## TASK ITEM
Continue the description of the Monumental Cemetery of Mortara, starting after its last sentence about the painted porch ceilings.

The floor plan of the Monumental Cemetery of Mortara is divided into five square-shaped areas, two of them are from the main original layout, and the rest are the result of the expansions. Each section is delimited by a concrete and brick wall and an intricate structure of porches and arcades at the entrances and by the chapels (dedicated sections for the family graves). The original section is inspired by the baroque architecture following the typical strict symmetrical plan, and the colonnades were designed to make the Cemetery appear spacious and monumental.

The vertical structures consist of elegant terracotta-brick columns that support carved and adorned concrete arches. The granite capitals are decorated with rosettes that differ on the columns. When in some sections the porch is composed of two archways delimited by three sets of arcades (creating a set of bohemian vaults), the capitals at the centre are more detailed and showcase carved acanthus leaves and small faces. The white impost blocks have a minimal black decor on the bottom, and the voussoirs, also called archivolts, are decorated with an intricate naturalistic motif. The ceiling of the porches is painted in blue, yellow, orange, and red with a design resembling the sky on the vaults, and a geometric pattern on the intrados.

## ENTRIES SUPPLIED
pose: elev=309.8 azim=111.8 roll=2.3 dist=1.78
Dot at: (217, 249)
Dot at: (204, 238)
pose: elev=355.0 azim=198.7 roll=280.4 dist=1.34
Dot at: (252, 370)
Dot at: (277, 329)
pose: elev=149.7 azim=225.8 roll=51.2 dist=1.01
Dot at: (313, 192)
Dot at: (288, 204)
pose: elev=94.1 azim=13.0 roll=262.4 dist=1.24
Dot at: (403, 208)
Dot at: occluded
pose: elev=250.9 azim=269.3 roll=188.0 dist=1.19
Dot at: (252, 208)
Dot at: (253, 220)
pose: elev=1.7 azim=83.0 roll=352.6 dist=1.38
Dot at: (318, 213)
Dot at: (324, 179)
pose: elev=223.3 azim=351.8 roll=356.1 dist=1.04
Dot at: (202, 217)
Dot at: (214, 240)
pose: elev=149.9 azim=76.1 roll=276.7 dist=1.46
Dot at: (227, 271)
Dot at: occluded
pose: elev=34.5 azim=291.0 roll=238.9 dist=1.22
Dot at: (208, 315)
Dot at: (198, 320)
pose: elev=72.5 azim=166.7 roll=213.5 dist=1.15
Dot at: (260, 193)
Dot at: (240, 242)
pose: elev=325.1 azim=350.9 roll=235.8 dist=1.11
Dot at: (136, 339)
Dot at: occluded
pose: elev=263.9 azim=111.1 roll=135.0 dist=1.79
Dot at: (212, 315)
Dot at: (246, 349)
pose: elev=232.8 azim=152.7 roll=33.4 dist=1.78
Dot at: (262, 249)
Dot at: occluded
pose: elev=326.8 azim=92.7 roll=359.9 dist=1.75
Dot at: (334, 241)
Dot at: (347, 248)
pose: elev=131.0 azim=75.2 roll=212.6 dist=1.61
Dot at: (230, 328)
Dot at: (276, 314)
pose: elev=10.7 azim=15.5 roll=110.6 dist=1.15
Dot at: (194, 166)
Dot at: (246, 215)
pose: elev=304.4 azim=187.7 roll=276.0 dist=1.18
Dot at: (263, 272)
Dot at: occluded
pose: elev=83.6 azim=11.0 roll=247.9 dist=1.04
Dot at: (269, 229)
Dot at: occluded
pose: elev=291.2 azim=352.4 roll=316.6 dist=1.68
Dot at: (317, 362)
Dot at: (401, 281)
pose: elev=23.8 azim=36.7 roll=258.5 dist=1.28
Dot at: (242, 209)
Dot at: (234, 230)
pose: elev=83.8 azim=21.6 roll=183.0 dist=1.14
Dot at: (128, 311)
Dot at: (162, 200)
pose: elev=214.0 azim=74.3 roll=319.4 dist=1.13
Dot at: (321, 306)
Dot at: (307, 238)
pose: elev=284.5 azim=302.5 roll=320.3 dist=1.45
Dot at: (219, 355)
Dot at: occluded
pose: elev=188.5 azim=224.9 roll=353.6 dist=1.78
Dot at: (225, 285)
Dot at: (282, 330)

## TASK ANSWER
The roof cover structure is made of larch and fir wood supported by iron brackets. The gable stones between the roof and the archivolts are made with textured terracotta bricks, set with concrete rosettes, that also, in this case, have various designs but are positioned in symmetrical order, and geometric terracotta fretwork outlines the shape of the top of the facade of the Cemetery. The roof tiles are also made of terracotta, and the edges of the roof are outlined by a set of small concrete chimney-looking cylindrical pinnacles with a conic top.

The main entrance is further embellished by an octagonal shape turret, which is built in pink and white concrete. Each of the eight sides hosts a mullioned window, and from the centre of the tower rises a metal cross. The ceiling of the turret is painted in a similar style as the porches and represents a dove at the centre of a large sun on a blue background. The Cemetery also hosts a small church that is positioned at the far end of the expansion adjacent to the old section, located at the far end of the pathway from the main entrance. The church door is made of glass and wrought iron, representing some angels and Latin text.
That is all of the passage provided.